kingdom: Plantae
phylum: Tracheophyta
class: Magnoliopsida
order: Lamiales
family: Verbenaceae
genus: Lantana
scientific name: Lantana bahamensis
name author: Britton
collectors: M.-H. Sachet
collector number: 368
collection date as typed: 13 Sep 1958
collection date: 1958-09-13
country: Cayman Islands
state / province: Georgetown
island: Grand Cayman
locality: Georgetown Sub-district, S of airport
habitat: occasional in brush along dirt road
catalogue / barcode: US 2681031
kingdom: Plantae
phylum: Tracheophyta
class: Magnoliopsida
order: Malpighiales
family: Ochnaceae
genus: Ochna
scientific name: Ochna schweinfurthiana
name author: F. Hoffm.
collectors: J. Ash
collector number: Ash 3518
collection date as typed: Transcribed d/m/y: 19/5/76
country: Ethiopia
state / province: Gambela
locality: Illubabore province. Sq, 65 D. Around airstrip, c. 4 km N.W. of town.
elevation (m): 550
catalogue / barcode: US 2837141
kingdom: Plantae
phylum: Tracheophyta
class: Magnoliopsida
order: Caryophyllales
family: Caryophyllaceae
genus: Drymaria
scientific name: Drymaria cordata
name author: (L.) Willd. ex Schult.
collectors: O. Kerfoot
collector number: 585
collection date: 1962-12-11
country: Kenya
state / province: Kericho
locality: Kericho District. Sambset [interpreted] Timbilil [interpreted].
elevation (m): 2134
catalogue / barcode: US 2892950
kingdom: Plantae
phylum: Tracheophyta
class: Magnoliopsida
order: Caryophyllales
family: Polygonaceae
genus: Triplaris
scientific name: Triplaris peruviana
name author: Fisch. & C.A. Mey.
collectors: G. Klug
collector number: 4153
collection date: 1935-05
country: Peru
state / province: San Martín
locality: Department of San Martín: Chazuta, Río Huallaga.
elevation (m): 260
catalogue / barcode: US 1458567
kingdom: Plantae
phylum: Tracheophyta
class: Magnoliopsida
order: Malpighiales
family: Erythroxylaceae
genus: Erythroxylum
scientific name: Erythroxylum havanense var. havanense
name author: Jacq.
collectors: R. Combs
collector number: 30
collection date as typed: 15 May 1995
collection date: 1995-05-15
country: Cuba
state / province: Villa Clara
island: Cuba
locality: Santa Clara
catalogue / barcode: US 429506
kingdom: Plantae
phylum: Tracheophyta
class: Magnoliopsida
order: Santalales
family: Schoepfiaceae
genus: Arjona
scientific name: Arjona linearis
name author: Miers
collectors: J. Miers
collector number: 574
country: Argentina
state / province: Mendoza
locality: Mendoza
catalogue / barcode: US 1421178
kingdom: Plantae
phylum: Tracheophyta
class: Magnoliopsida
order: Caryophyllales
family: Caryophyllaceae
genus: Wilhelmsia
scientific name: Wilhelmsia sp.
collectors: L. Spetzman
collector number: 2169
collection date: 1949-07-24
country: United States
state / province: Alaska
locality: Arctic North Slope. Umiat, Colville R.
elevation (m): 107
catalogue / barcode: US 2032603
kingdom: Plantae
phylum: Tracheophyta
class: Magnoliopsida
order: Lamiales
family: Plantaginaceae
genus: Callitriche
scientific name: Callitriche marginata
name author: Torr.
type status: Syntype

---------------

▸ Exercise details
Transcribe every line of the data above word for word, keeping each field name paired with its value in the original order.

▸ Complete output
kingdom: Plantae
phylum: Tracheophyta
class: Magnoliopsida
order: Lamiales
family: Verbenaceae
genus: Lantana
scientific name: Lantana bahamensis
name author: Britton
collectors: M.-H. Sachet
collector number: 368
collection date as typed: 13 Sep 1958
collection date: 1958-09-13
country: Cayman Islands
state / province: Georgetown
island: Grand Cayman
locality: Georgetown Sub-district, S of airport
habitat: occasional in brush along dirt road
catalogue / barcode: US 2681031
kingdom: Plantae
phylum: Tracheophyta
class: Magnoliopsida
order: Malpighiales
family: Ochnaceae
genus: Ochna
scientific name: Ochna schweinfurthiana
name author: F. Hoffm.
collectors: J. Ash
collector number: Ash 3518
collection date as typed: Transcribed d/m/y: 19/5/76
country: Ethiopia
state / province: Gambela
locality: Illubabore province. Sq, 65 D. Around airstrip, c. 4 km N.W. of town.
elevation (m): 550
catalogue / barcode: US 2837141
kingdom: Plantae
phylum: Tracheophyta
class: Magnoliopsida
order: Caryophyllales
family: Caryophyllaceae
genus: Drymaria
scientific name: Drymaria cordata
name author: (L.) Willd. ex Schult.
collectors: O. Kerfoot
collector number: 585
collection date: 1962-12-11
country: Kenya
state / province: Kericho
locality: Kericho District. Sambset [interpreted] Timbilil [interpreted].
elevation (m): 2134
catalogue / barcode: US 2892950
kingdom: Plantae
phylum: Tracheophyta
class: Magnoliopsida
order: Caryophyllales
family: Polygonaceae
genus: Triplaris
scientific name: Triplaris peruviana
name author: Fisch. & C.A. Mey.
collectors: G. Klug
collector number: 4153
collection date: 1935-05
country: Peru
state / province: San Martín
locality: Department of San Martín: Chazuta, Río Huallaga.
elevation (m): 260
catalogue / barcode: US 1458567
kingdom: Plantae
phylum: Tracheophyta
class: Magnoliopsida
order: Malpighiales
family: Erythroxylaceae
genus: Erythroxylum
scientific name: Erythroxylum havanense var. havanense
name author: Jacq.
collectors: R. Combs
collector number: 30
collection date as typed: 15 May 1995
collection date: 1995-05-15
country: Cuba
state / province: Villa Clara
island: Cuba
locality: Santa Clara
catalogue / barcode: US 429506
kingdom: Plantae
phylum: Tracheophyta
class: Magnoliopsida
order: Santalales
family: Schoepfiaceae
genus: Arjona
scientific name: Arjona linearis
name author: Miers
collectors: J. Miers
collector number: 574
country: Argentina
state / province: Mendoza
locality: Mendoza
catalogue / barcode: US 1421178
kingdom: Plantae
phylum: Tracheophyta
class: Magnoliopsida
order: Caryophyllales
family: Caryophyllaceae
genus: Wilhelmsia
scientific name: Wilhelmsia sp.
collectors: L. Spetzman
collector number: 2169
collection date: 1949-07-24
country: United States
state / province: Alaska
locality: Arctic North Slope. Umiat, Colville R.
elevation (m): 107
catalogue / barcode: US 2032603
kingdom: Plantae
phylum: Tracheophyta
class: Magnoliopsida
order: Lamiales
family: Plantaginaceae
genus: Callitriche
scientific name: Callitriche marginata
name author: Torr.
type status: Syntype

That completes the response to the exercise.